By Rick Winterson

In our last issue (June 29, page one), South Boston Online suggested that you stay home – or at least nearby – to celebrate America’s most important Holiday. Well, we did just that, with only the minor exceptions of going to other areas near South Boston that are accessible by the Red Line. And do you know what? It worked!
The weather was particularly fine, despite the occasional threat of thunderstorms. There were art exhibitions and musical events all over the Boston area during the three-day weekend prior to the Fourth of July Holiday on Tuesday. Many of these were in the North End, so nothing else would do except to walk the Rose Kennedy Greenway, which had come back to life for the weekend. We ran into Adam O’Day there. A few years ago, he had his studio in The Distillery on Second Street; nowadays, he and his family live in Woburn, but Adam is still painting his (very) vibrant, award-winning urban landscapes.
The North End is really the “Old Boston” of Revolutionary War lore.
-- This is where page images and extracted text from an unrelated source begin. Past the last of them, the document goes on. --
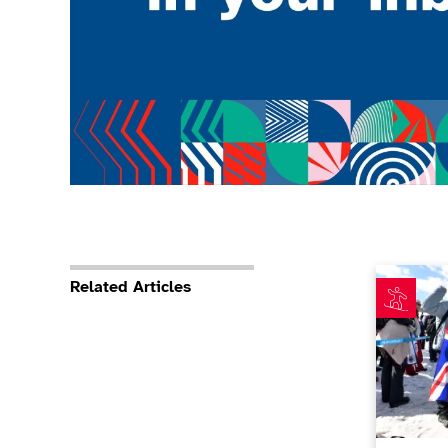
Nina Spark
Related Articles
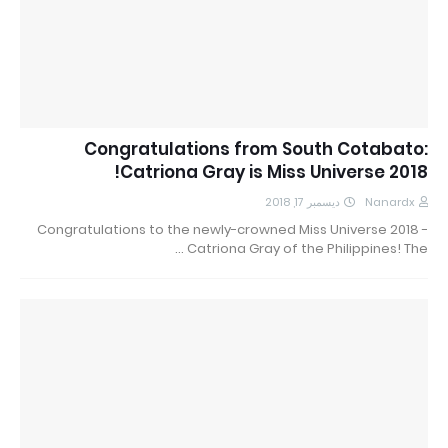
Congratulations from South Cotabato:
Catriona Gray is Miss Universe 2018!
ديسمبر 17, 2018
Nanardx
Congratulations to the newly-crowned Miss Universe 2018 -
Catriona Gray of the Philippines! The …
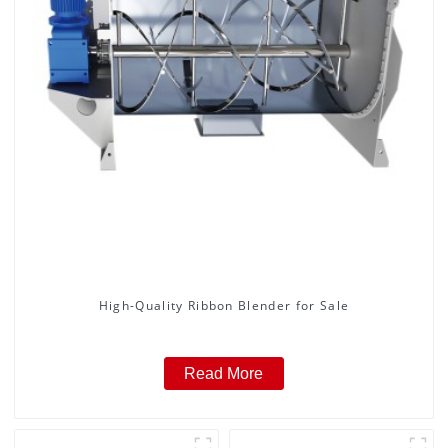
High-Quality Ribbon Blender for Sale
Read More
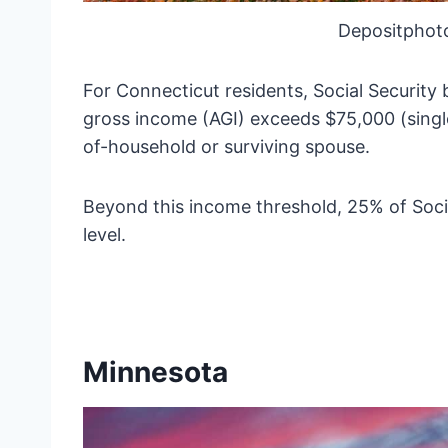
Depositphot
For Connecticut residents, Social Security
gross income (AGI) exceeds $75,000 (single f
of-household or surviving spouse.
Beyond this income threshold, 25% of Soci
level.
Minnesota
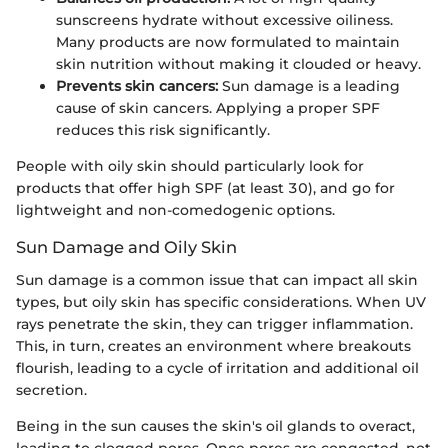
sunscreens hydrate without excessive oiliness.
Many products are now formulated to maintain
skin nutrition without making it clouded or heavy.
Prevents skin cancers:
Sun damage is a leading
cause of skin cancers. Applying a proper SPF
reduces this risk significantly.
People with oily skin should particularly look for
products that offer high SPF (at least 30), and go for
lightweight and non-comedogenic options.
Sun Damage and Oily Skin
Sun damage is a common issue that can impact all skin
types, but oily skin has specific considerations. When UV
rays penetrate the skin, they can trigger inflammation.
This, in turn, creates an environment where breakouts
flourish, leading to a cycle of irritation and additional oil
secretion.
Being in the sun causes the skin's oil glands to overact,
leading to clogged pores. Once pores are congested, not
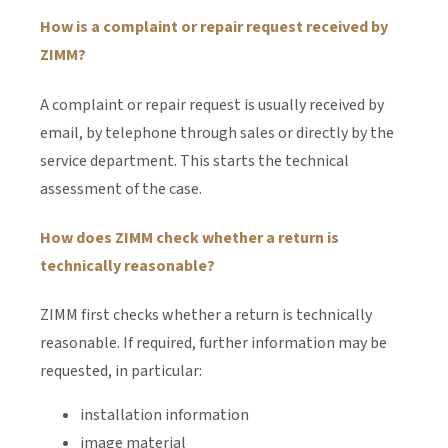
How is a complaint or repair request received by
ZIMM?
A complaint or repair request is usually received by
email, by telephone through sales or directly by the
service department. This starts the technical
assessment of the case.
How does ZIMM check whether a return is
technically reasonable?
ZIMM first checks whether a return is technically
reasonable. If required, further information may be
requested, in particular:
installation information
image material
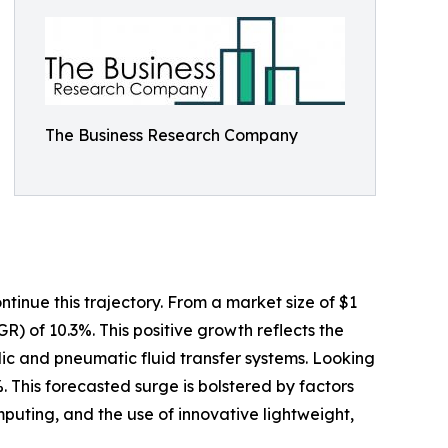
The Business Research Company
tinue this trajectory. From a market size of $1
GR) of 10.3%. This positive growth reflects the
ulic and pneumatic fluid transfer systems. Looking
. This forecasted surge is bolstered by factors
uting, and the use of innovative lightweight,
It was the residence of young Paul Revere, John Hancock, and Ben Franklin, who served there as apprentices (read “slaves”), when they were growing up. No wonder they desired independence so strongly. There were crowds, including a group of friends who had traveled here from Houston. They were highly impressed with the history in Boston, as well as the courtesy they were shown by everyone. And between the North End and Faneuil Hall, there were music and dancing everywhere – break dancers, Dixieland, and so on.
On Sunday, in Cambridge near Harvard Square (yes, the Red Line goes that far!), Club Passim at 47 Palmer Court presented a musical event they called “The Boston Celtic Music Festival”. Youth music combined with step dancing, fiddling, and even a ceilidh – check that Gaelic spelling – all day long. And midway through the Festival, a drone showed up, circling overhead for an hour or more.
On Monday, South Boston Online took its own advice. It was a stay-at-home-day that centered around the Harborwalk. It’s impossible to describe in words how lucky we are in South Boston. We have miles and miles of 100% clean, pristine beaches, bordered by a Harborwalk stretching around Castle Island, over to the Kennedy/UMass Boston complex at the end of Columbia Point. From “Connect Up City” on M Street Beach to the volleyball nets on Carson Beach, young people at play were everywhere. And there’s a newly opened Molly Moo’s operating the concessions in the McCormack Pavilion. Try their double cheeseburger
On the morning of the Fourth itself, we ventured to Boston (still via the Red Line) to listen to the annual reading of the Declaration of Independence. Mayor Marty Walsh opened the observances at City Hall. Dana Whiteside sang the National Anthem. The Parade proceeded to the Old Granary Burial Ground to lay wreaths at the burial spots of John Hancock, Peter Faneuil, Samuel Adams, and Robert Treat Paine. The Declaration then was solemnly read from the Old State House Balcony by Captain Commander Dennis Obrien of the Ancient and Honorable Artillery Company, America’s oldest military unit (founded by Gov. Winthrop in 1638). This is an impressive event, which is now 241 years old. The first such reading took place on July 18, 1776, when the final draft of the Declaration of Independence first arrived in Boston by horseback from Philadelphia.
The afternoon of the Fourth was spent on Castle Island, amid the scent of South Boston’s neighborhood tree, the unique lindens (a.k.a. basswood) that bloom in early July – bewitching! Barbecues were everywhere. The Queen Mary 2 paid us a visit, docking at the Black Falcon Terminal in the Raymond Flynn CruisePort, especially so her passengers could experience the Fourth right here in “The Cradle of Liberty”, including attendance at the Pops Concert on the Esplanade. We viewed that, along with other fireworks displays, from Dorchester Heights along with hundreds of other smart South Bostonians. Illegal fireworks on the nearby projects punctuated the evening air, but a CD player featuring Ray Charles’ songs of America – in his classic singing style – caught everyone’s ear. At the end, we were even more thankful for America, the Fourth, and the ability to celebrate it in a quiet but thoroughly enjoyable way.